Very well said. Honestly if this is your first real deer gun, don't get anything over a 3-9x40. Until you've killed more than a few deer you really shouldn't be shooting over 200 yds. Too many factors like a poor rest and most importantly buck fever. Those bigger scopes really do get heavy and akward.

The average whitetail killed by a bow is like 17 yards. No reason you can't get a deer within 200 yards. I understand wanting to shoot further, but your first deer gun should not be a 400 yard powerline gun IMO.


----------



## bigbulls (Mar 12, 2008)

Hawk80 said:


> Thanks guys! Still don't know which side I want to go for: lower magnification but better quality scope or higher mag and decent scope. I guess it depends on what will be available in the stores that I visit here in the near future. But will take these opinions into consideration when I go!

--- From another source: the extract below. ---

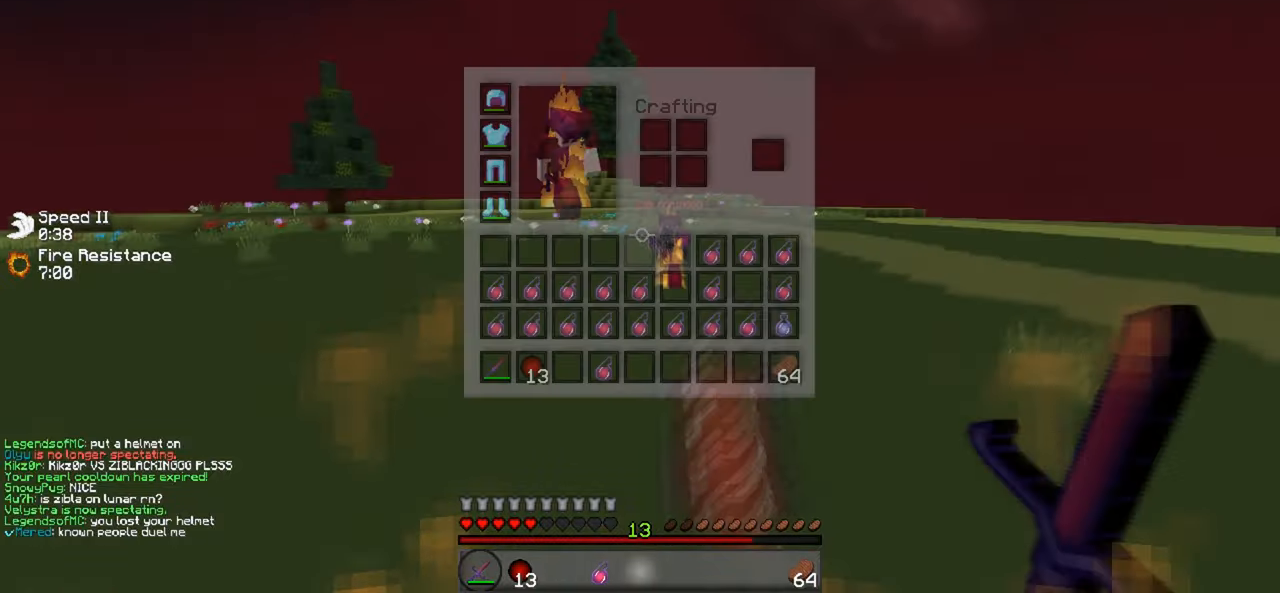
{"keys": [], "events": []}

How much do you have, or want to spend on a scope?


----------



## Hawk80 (Mar 21, 2012)

I would prefer between $200-250 but may go a little higher if I find something that I really want. Not much on a scope I know, but figured since its the first for me, it will be fine.


----------



## Emerald Ghost (Mar 11, 2008)

*scope choice*

I hunted with a Swarovski 3X9X36 for about 15 years mounted atop a Browning A bolt .270
Clear, crisp glass, and no eye strain
QUALITY GLASS !


----------



## Hawk80 (Mar 21, 2012)

a Swarovski maybe a little out of my price range....


----------



## bigbulls (Mar 12, 2008)

If you want to spend between $200 and $300 then I highly suggest you look for a 2-7X or 3-9X and buy the most quality for the money.


----------



## FrankwT (Jul 25, 2010)

http://www.natchezss.com/product.cfm?contentID=productDetail&prodID=WE800704&src=bckrdAlrt



perfect for your 270!

Or Redfields at Optic Planet are in your price range.


----------



## Hawk80 (Mar 21, 2012)

Frank, I actually did look at that one. I think somebody else had posted about it recently... Only concern is the warranty; does it have one? The lifetime warrantys of the Leupolds, Redfields, and Nikons are very attractive.


----------



## FrankwT (Jul 25, 2010)

Weaver Service and Support Limited Lifetime Warranty: Weaver warrants this product to be free of defects in materials and workmanship for as long as it is owned by the original owner. Weaver will repair or replace (at Weavers' option) any such defective product when it is returned by the original owner with a copy of the original receipt. The repair or replacement will be without charge* except for reasonable shipping, handling and insurance charges.


----------